İnsan kendini buluyor, romanda da oyunda da. ‘Ya evet Erdem olarak ben de bu haltları yiyorum seyirci, sen de. Ama bunları böyle yapmasak, kendimize çeki düzen versek’ filan. Bir nevi seyirciye tavsiye bu. Hikmet gibi delirip intihar etmiyoruz ama bizim için de tehlike hep orada. Ama bu bir oyundu demek sağaltıma ol açıyor. Antik Yunan’daki gibi kibirli karakter ölüyor, seyirci de ‘Oh benim başıma gelemedi, dersimi aldım’ deyip çıkıyor. Kendi kibrimize gülerek hafifliyoruz. Bu biraz bizi ‘eğitiyor’ da..

- Belki de seyircilerin arasında pek çok Hikmet vardır.
Oyunda kendilerini görüyorlar ve kendilerine gülme şansı buluyorlar. Ve yalnız olmadıklarını  görüyorlar. Bence biz, ‘Yalnızım, bütün dünya bana karşı’ diyen pek çok insanı tanıştırıyoruz bir nevi. 3 saatliğine, bilişsel düzeyde arkadaş oluyorlar. 

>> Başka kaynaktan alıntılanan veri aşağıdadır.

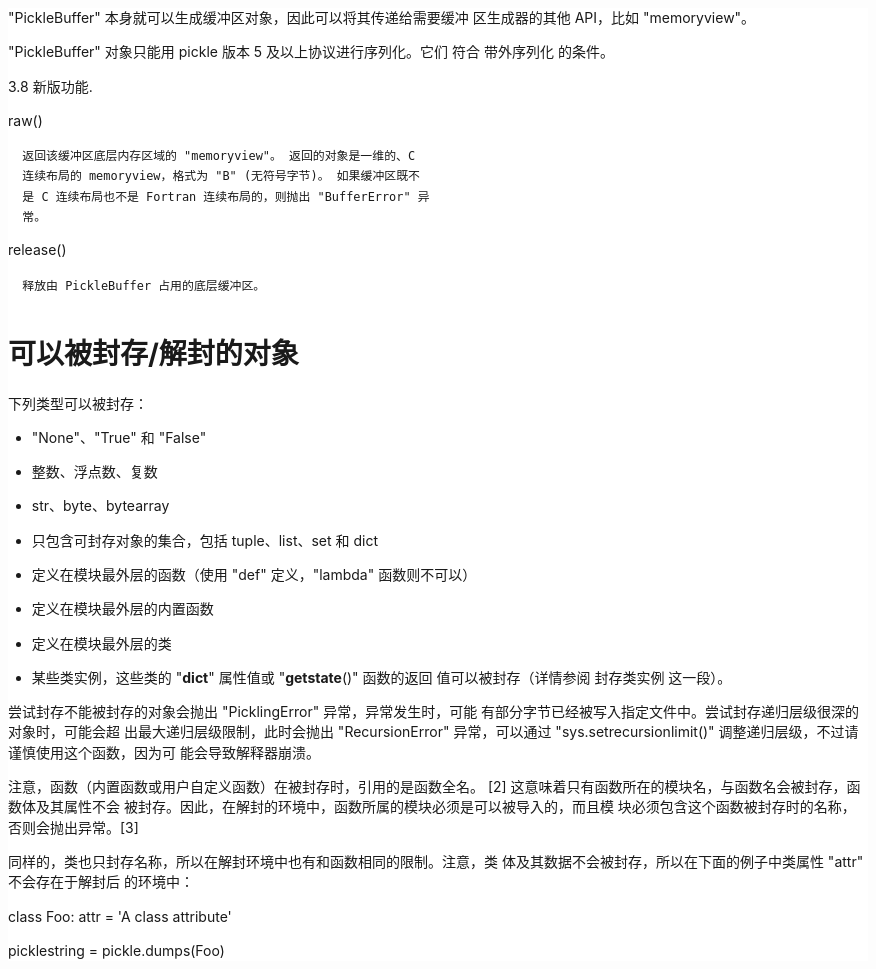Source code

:    "PickleBuffer" 本身就可以生成缓冲区对象，因此可以将其传递给需要缓冲
   区生成器的其他 API，比如 "memoryview"。

   "PickleBuffer" 对象只能用 pickle 版本 5 及以上协议进行序列化。它们
   符合 带外序列化 的条件。

   3.8 新版功能.

   raw()

      返回该缓冲区底层内存区域的 "memoryview"。 返回的对象是一维的、C
      连续布局的 memoryview，格式为 "B" (无符号字节)。 如果缓冲区既不
      是 C 连续布局也不是 Fortran 连续布局的，则抛出 "BufferError" 异
      常。

   release()

      释放由 PickleBuffer 占用的底层缓冲区。


可以被封存/解封的对象
=====================

下列类型可以被封存：

* "None"、"True" 和 "False"

* 整数、浮点数、复数

* str、byte、bytearray

* 只包含可封存对象的集合，包括 tuple、list、set 和 dict

* 定义在模块最外层的函数（使用 "def" 定义，"lambda" 函数则不可以）

* 定义在模块最外层的内置函数

* 定义在模块最外层的类

* 某些类实例，这些类的 "__dict__" 属性值或 "__getstate__()" 函数的返回
  值可以被封存（详情参阅 封存类实例 这一段）。

尝试封存不能被封存的对象会抛出 "PicklingError" 异常，异常发生时，可能
有部分字节已经被写入指定文件中。尝试封存递归层级很深的对象时，可能会超
出最大递归层级限制，此时会抛出 "RecursionError" 异常，可以通过
"sys.setrecursionlimit()" 调整递归层级，不过请谨慎使用这个函数，因为可
能会导致解释器崩溃。

注意，函数（内置函数或用户自定义函数）在被封存时，引用的是函数全名。
[2] 这意味着只有函数所在的模块名，与函数名会被封存，函数体及其属性不会
被封存。因此，在解封的环境中，函数所属的模块必须是可以被导入的，而且模
块必须包含这个函数被封存时的名称，否则会抛出异常。[3]

同样的，类也只封存名称，所以在解封环境中也有和函数相同的限制。注意，类
体及其数据不会被封存，所以在下面的例子中类属性 "attr" 不会存在于解封后
的环境中：

   class Foo:
       attr = 'A class attribute'

   picklestring = pickle.dumps(Foo)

- Oyunu henüz izlememiş seyirci bu oyunda neyi bulacak/neyi görecek/hissedecek?
Gelmek istiyorsa gelsin, oyun fena değil! (gülüyor). Ben de tiyatroya gitmeyi çok seven biri  değilim. Ne kadar da iyi duygulandığını bize gösteren oyunculardan nefret ediyorum, oyuna ne kadar iyi imza attığını göstermeye çalışan yönetmenlerden de. Samimi bir şekilde bir şey anlatan oyunları, kendini bize açan oyuncuları seviyorum. Biz de bu oyunda en azından bunu yapmaya çalışıyoruz. Oğuz Atay da bunu yapan romancılardan.
Romanı okuyan da okumayan da gelebilir oyuna. Zira romanda bağımsız başka bir eser, özgün bir sahne çevirisi oldu bu.‘Romanı okudum, tiyatrosunu izlemeye gerek yok’ diyenler gelsin. Oyunu izlemiş olanlar da mutlaka romanı da okusun. Romanı okumayanlar da oyuna gelsin. (kahkahalar)

- Son sorum biraz afaki; sizce Oğuz Atay bu oyunu izlese ne düşünürdü?
Severdi gibi geliyor. ‘Aa ben tiyatro yazmışım…’ diye sevinirdi sanırım. Keza, ilk eşi Fikriye hanım birkaç kere izledi oyunu ve ‘Oğuz yukarıdan seyrediyordur, sevinmiştir...’ dedi.